Brands are treating retail media like a candy store: list products, run ads, drive clicks, track sales.

That captures short-term performance but ignores upper-funnel brand building. Retail media is not just a sales channel. If brands fail to invest in awareness and long-term brand equity alongside retail performance, they risk losing mindshare over time.

If everyone focuses only on lower-funnel conversion, another brand will eventually own the upper funnel and win long-term loyalty. Retail media must be measured not just on clicks and purchases, but on brand lift and incremental impact.

How serious is ad fraud today compared to five years ago? Has AI helped or worsened it?

Ad fraud remains largely unchanged. The problem persists because verification is inconsistent. Fraud mitigation depends on three things: ensuring a human saw the ad, ensuring it appeared in a quality environment, and ensuring correct contextual placement.

Bots, low-quality “made-for-advertising” sites, and misaligned contexts still exist. AI has not fundamentally solved this problem yet. Without consistent, industry-wide certification and enforcement, fraud will continue.

Are Indian ad agencies becoming tech leaders, or are they still dependent on AdTech vendors?

They are still heavily dependent on AdTech vendors. And I do not blame them. Their business model is built around headcount-based retainers, not technology ownership.

Agencies sell people, not platforms. Clients expect manpower and thinking, not proprietary tech. Investing in technology requires new revenue models, capital, or partnerships. Historically, agencies outsourced tech to DSPs instead of building their own capabilities, which is why some AdTech companies today are valued higher than agency holding groups.

The current agency model is not sustainable. Holding companies are experimenting: some want to become SaaS platforms, others want to monetize consumer data. But the jury is still out.

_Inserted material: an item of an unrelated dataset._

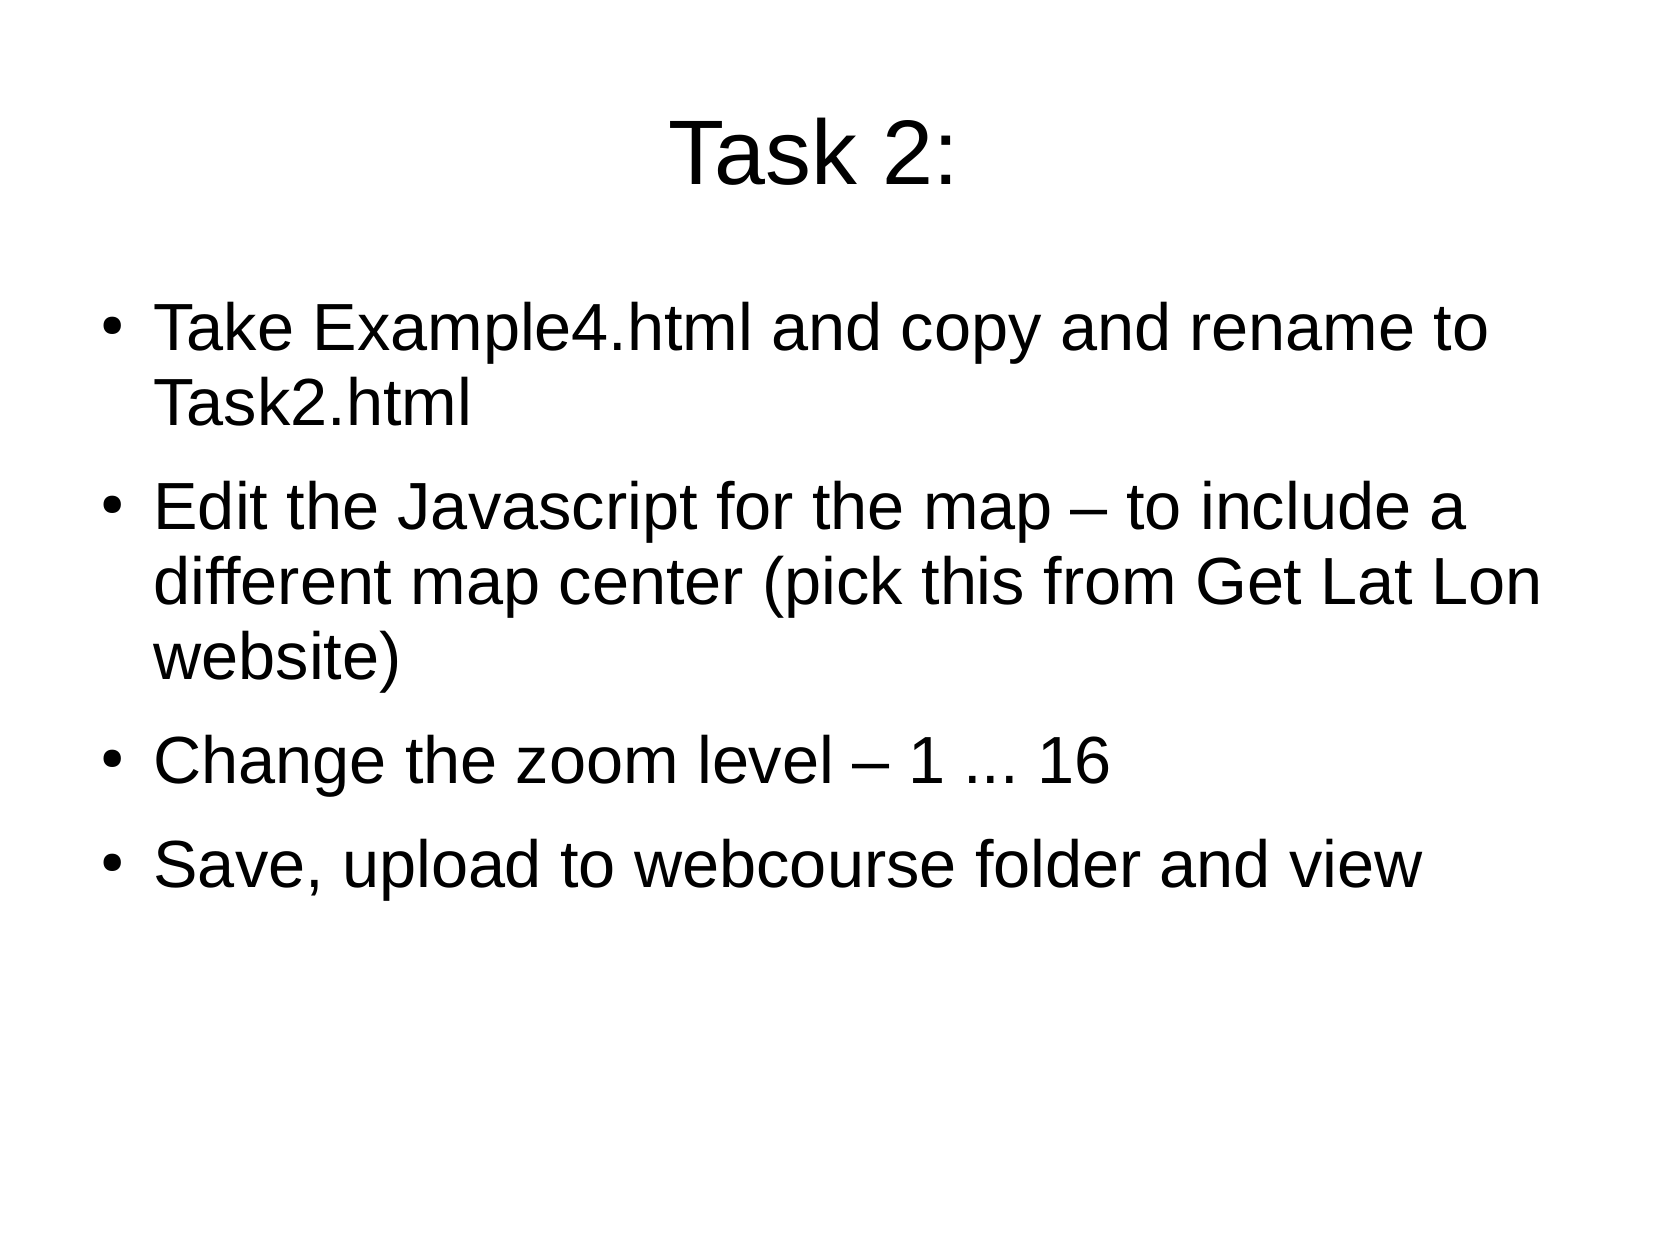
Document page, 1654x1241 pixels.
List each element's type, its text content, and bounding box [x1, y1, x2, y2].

title Task 2: [82, 49, 1571, 257]
list Take Example4.html and copy and rename to Task2.html Edit the Javascript for the map – to include a different map center (pick this from Get Lat Lon website) Change the zoom level – 1 ... 16 Save, upload to webcourse folder and view [82, 290, 1571, 1010]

Which part of the advertising ecosystem will become irrelevant faster than people expect?

Account planning. It has traditionally relied on consumer insights and contextual intelligence. But today, information is fragmented, markets are fragmented, and consumer behavior is fragmented.

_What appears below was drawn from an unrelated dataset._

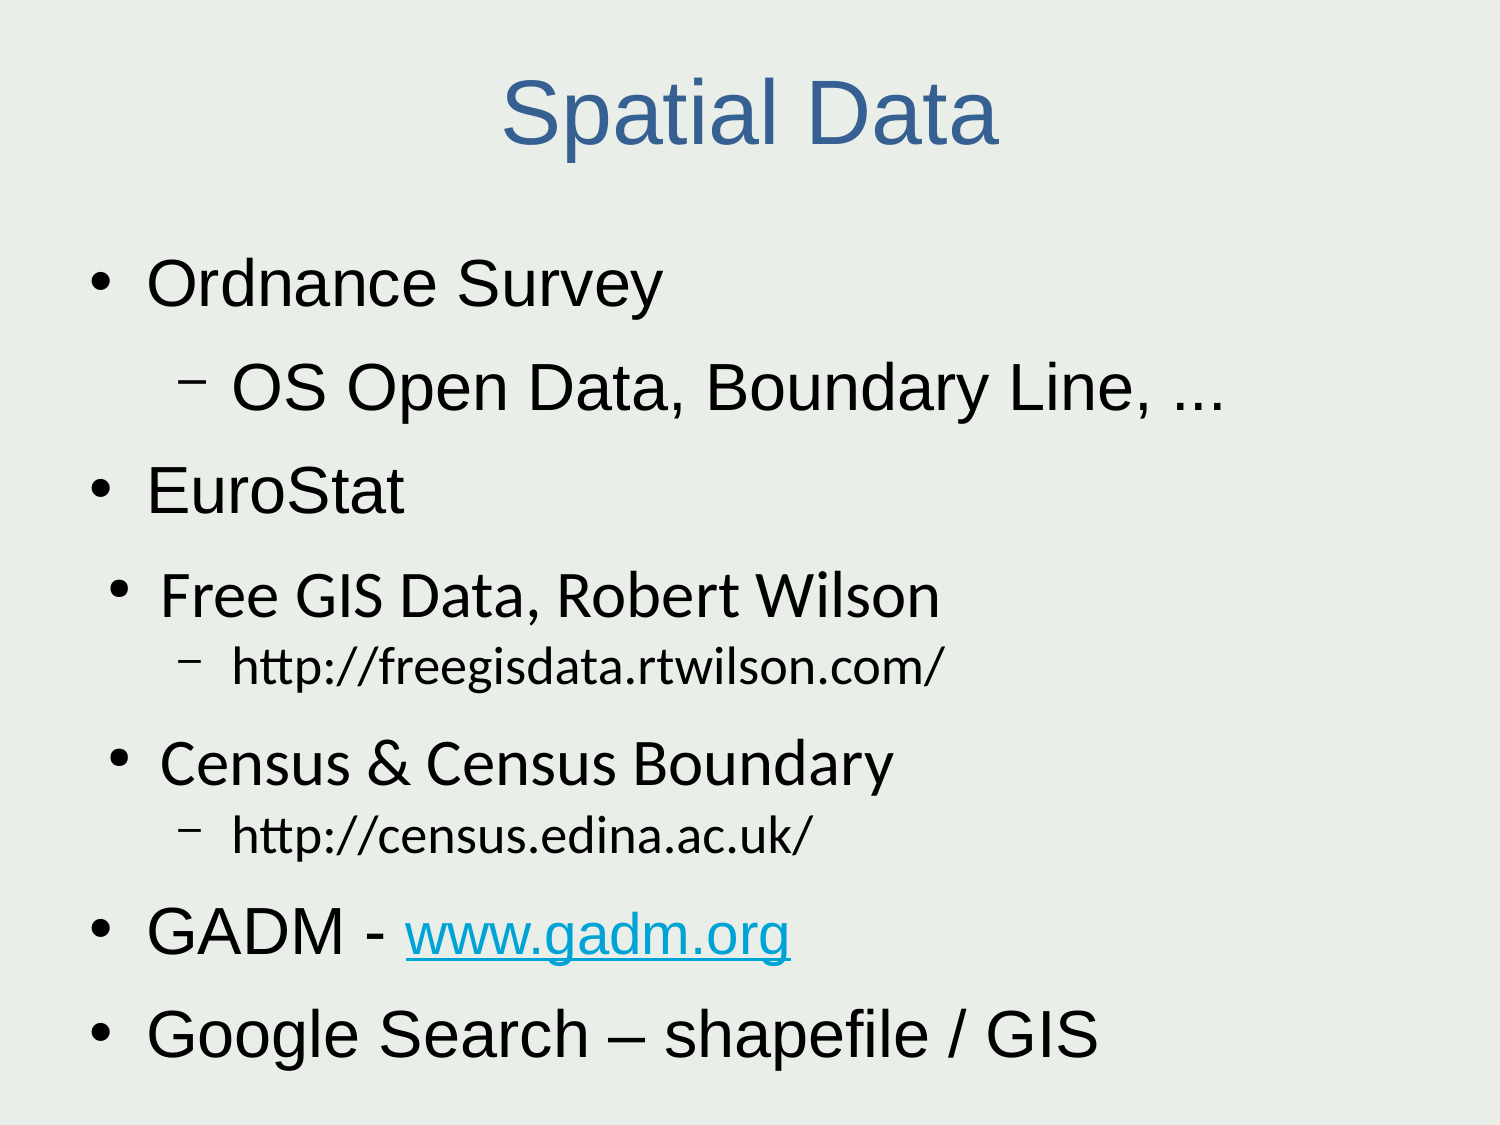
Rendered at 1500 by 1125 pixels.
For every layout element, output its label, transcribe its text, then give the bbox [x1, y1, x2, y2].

AI can synthesize insights faster than traditional planning teams. Anyone can now run smart queries on ChatGPT, Gemini, or Perplexity and become highly informed very quickly. That shifts the value equation. Account planning is one of the most vulnerable functions.

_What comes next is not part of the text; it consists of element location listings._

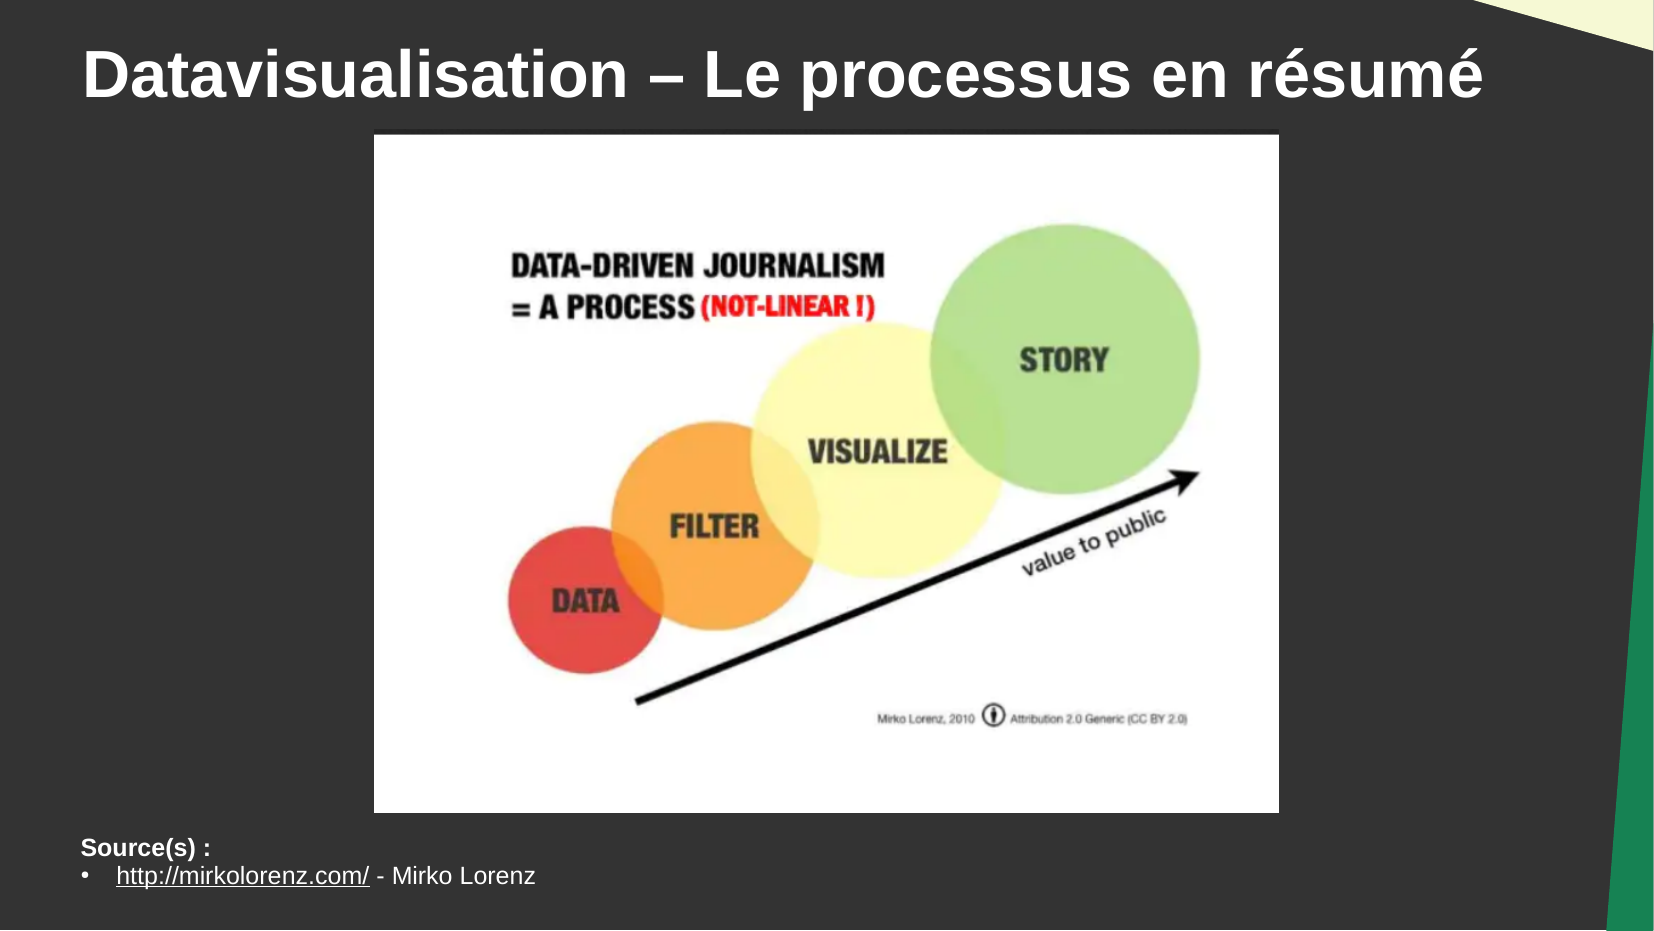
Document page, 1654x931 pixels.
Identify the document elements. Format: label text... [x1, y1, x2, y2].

title Datavisualisation – Le processus en résumé [82, 37, 1571, 122]
text_box [1473, 0, 1654, 52]
text_box [1606, 313, 1654, 931]
picture [374, 129, 1279, 813]
text_box Source(s) : http://mirkolorenz.com/ - Mirko Lorenz [65, 826, 1483, 926]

What should regulators, advertisers, and platforms be debating more urgently?

Consumer data security and responsible data use. We already see how sensitive this is, especially with platforms like OpenAI entering advertising.

If consumer data is not regulated tightly, it can be misused for spam, tracking, profiling, and manipulation. Despite filters and rules, people still get daily spam calls. That means data is still leaking somewhere.

This data also feeds AI models. If we do not treat data protection seriously, AI will amplify existing harms. Consumer data governance should be a central industry priority.

What would Indian marketers need to see to justify spending on ChatGPT ads?

There are two types of ROI. The first is intelligence ROI. Tools like ChatGPT dramatically raise marketers’ knowledge, planning quality, and strategic thinking. That ROI is already high. For the next 12 to 18 months, this will be extremely valuable.

But once everyone becomes equally informed, that advantage becomes table stakes. The real ROI will come from proving that ads on ChatGPT drive incremental sales or outcomes. That will require structured A-B testing: performance with AI-powered targeting versus without it. That proof will take time.

India is price-sensitive but ad-tolerant. Will Indian users trade privacy for free ChatGPT access?

Yes, absolutely. Indians are highly motivated by free access. If given a choice between paying or giving up some data, most users will choose free.

Markets like Germany behave very differently and place a high monetary value on privacy. India historically does not. If ChatGPT or similar platforms offer free access in exchange for ads, Indian consumers will adopt it quickly.